Le streaming peut-il sauver les MAÎTRES DE L’UNIVERS ? L’histoire dit qu’il ne faut pas compter là-dessus…

Je voulais que celui-ci fonctionne, mais je ne suis pas ici pour critiquer Grayskull pour le sport, surtout en tant que grand fan qui a grandi avec la série et les figurines. Je vais m’en tenir au côté commercial et aux données, car les chiffres sont brutaux. Le week-end dernier, son troisième en salles, Maîtres de l’Univers a finalement dépassé les 100 millions de dollars dans le monde (environ 101,9 millions de dollars) contre un budget annoncé au nord de 170 millions de dollars. Ce sur quoi je veux me concentrer, c’est la question prospective. La sortie numérique arrive à la mi-juillet, Amazon possède les tuyaux, alors le streaming peut-il réellement sauver He-Man ? Au vu du palmarès, je ne parierais pas là-dessus.

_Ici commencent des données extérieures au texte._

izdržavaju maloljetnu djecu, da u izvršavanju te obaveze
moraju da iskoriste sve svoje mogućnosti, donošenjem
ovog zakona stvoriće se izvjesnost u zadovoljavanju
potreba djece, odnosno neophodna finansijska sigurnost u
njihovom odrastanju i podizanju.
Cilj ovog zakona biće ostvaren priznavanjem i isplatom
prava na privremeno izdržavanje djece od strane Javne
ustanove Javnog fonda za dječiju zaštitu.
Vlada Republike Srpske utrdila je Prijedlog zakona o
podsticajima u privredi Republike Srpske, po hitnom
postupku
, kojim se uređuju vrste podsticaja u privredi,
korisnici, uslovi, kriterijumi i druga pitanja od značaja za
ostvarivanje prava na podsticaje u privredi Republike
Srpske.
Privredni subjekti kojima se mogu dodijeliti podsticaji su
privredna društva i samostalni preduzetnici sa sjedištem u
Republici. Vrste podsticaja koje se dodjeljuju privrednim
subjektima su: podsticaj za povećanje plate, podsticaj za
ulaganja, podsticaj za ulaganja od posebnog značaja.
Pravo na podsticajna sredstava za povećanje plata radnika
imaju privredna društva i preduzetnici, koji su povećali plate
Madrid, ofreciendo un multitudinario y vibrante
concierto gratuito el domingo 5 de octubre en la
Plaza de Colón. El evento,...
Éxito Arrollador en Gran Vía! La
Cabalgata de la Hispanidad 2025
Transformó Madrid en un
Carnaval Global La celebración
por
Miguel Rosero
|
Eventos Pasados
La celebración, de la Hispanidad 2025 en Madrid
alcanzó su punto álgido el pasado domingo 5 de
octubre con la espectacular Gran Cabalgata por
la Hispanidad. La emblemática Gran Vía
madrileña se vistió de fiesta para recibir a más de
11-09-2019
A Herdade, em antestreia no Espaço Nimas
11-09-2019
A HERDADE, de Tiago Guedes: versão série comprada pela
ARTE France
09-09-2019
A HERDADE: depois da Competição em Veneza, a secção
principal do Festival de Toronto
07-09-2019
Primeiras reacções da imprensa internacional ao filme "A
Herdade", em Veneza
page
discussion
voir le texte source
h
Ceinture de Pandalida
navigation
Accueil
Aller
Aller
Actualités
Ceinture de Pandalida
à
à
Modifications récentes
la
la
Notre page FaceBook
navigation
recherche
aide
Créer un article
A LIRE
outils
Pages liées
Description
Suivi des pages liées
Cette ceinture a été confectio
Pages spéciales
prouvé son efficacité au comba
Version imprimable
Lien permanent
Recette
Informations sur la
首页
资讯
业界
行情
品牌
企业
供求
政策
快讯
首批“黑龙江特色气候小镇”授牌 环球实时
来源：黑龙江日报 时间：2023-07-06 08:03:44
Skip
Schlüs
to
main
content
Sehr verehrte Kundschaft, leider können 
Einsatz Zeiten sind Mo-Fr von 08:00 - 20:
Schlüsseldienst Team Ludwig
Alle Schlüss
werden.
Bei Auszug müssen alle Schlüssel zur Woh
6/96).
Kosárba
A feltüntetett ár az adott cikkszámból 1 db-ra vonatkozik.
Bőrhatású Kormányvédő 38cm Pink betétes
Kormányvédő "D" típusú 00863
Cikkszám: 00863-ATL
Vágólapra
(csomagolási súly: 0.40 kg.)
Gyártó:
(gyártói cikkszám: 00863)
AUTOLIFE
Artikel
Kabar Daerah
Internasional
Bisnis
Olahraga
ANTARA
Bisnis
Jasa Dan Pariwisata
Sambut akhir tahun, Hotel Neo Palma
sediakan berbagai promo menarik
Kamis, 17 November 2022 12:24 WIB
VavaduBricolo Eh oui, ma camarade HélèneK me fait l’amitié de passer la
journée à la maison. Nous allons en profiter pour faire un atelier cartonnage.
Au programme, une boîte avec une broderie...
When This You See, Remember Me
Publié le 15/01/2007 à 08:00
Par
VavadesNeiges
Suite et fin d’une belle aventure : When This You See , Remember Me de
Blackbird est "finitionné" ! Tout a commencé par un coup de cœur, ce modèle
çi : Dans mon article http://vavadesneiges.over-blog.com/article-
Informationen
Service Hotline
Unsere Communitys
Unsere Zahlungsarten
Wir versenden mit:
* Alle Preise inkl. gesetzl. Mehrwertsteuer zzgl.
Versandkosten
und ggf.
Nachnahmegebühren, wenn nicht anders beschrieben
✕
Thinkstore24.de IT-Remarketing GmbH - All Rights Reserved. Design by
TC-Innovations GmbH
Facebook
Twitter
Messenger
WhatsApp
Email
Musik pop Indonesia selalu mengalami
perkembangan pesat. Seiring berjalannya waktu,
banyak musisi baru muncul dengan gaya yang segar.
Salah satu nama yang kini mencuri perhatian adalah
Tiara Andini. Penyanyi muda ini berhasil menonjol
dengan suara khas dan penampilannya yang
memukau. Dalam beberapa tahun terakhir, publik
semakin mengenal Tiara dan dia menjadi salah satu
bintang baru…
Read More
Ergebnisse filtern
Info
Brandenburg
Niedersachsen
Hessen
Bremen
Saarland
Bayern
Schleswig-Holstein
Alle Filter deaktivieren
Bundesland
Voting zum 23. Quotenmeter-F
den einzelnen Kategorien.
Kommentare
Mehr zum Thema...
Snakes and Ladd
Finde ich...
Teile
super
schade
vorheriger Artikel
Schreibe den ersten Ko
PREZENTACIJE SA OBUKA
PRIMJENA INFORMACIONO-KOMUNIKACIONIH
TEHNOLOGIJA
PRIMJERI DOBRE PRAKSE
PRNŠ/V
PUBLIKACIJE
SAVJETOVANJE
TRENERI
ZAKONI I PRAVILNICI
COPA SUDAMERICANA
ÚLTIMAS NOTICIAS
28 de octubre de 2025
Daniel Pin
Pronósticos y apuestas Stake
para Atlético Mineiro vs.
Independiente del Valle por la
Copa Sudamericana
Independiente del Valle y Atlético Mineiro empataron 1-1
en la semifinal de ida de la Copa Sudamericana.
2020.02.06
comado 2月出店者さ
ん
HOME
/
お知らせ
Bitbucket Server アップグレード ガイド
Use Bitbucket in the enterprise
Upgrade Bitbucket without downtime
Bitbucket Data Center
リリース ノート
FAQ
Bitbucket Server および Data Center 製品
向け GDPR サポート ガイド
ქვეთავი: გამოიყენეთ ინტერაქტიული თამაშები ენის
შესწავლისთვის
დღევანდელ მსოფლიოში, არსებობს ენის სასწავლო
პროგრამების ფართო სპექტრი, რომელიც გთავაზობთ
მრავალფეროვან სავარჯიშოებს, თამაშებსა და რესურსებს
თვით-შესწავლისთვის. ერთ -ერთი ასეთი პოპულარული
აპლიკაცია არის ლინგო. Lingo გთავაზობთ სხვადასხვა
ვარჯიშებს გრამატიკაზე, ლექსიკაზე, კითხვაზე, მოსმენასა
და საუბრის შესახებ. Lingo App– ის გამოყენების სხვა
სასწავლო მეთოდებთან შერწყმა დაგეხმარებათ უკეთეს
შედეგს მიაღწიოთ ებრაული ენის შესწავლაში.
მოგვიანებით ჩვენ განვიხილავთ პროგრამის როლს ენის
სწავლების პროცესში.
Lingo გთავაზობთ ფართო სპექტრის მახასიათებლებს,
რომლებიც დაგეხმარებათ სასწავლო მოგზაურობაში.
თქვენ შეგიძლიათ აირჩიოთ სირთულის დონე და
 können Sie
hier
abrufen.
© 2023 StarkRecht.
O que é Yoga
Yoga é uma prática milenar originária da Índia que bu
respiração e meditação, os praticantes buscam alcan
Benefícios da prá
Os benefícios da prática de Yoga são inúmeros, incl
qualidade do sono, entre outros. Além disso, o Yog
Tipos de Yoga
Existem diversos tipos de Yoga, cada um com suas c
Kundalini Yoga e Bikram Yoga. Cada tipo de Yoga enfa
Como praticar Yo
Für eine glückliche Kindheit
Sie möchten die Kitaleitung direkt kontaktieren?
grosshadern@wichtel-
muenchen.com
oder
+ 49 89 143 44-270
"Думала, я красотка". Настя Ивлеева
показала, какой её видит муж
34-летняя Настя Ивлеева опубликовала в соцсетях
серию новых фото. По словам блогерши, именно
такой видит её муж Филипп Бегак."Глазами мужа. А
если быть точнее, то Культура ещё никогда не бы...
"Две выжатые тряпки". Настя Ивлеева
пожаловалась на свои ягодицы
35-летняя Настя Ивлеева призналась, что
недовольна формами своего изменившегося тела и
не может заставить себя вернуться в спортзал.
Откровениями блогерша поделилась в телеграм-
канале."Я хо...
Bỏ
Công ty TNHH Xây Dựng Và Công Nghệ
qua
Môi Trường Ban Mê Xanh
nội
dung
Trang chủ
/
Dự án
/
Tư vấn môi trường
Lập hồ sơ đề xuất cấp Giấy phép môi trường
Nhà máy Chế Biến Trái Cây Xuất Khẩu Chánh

Si vous avez suivi ce déroulement, les signes avant-coureurs étaient tous là. Il a ouvert à un modeste montant de 29,3 millions de dollars, a attiré un CinemaScore décourageant qui télégraphiait un bouche à oreille faible, puis a glissé à la quatrième place au niveau national alors que des versions plus récentes reprenaient les premières places. Chaque battement pointait dans la même direction, de sorte que le cap des 100 millions de dollars du troisième week-end ressemble moins à un tour de victoire qu’à une facture qui arrive enfin à échéance.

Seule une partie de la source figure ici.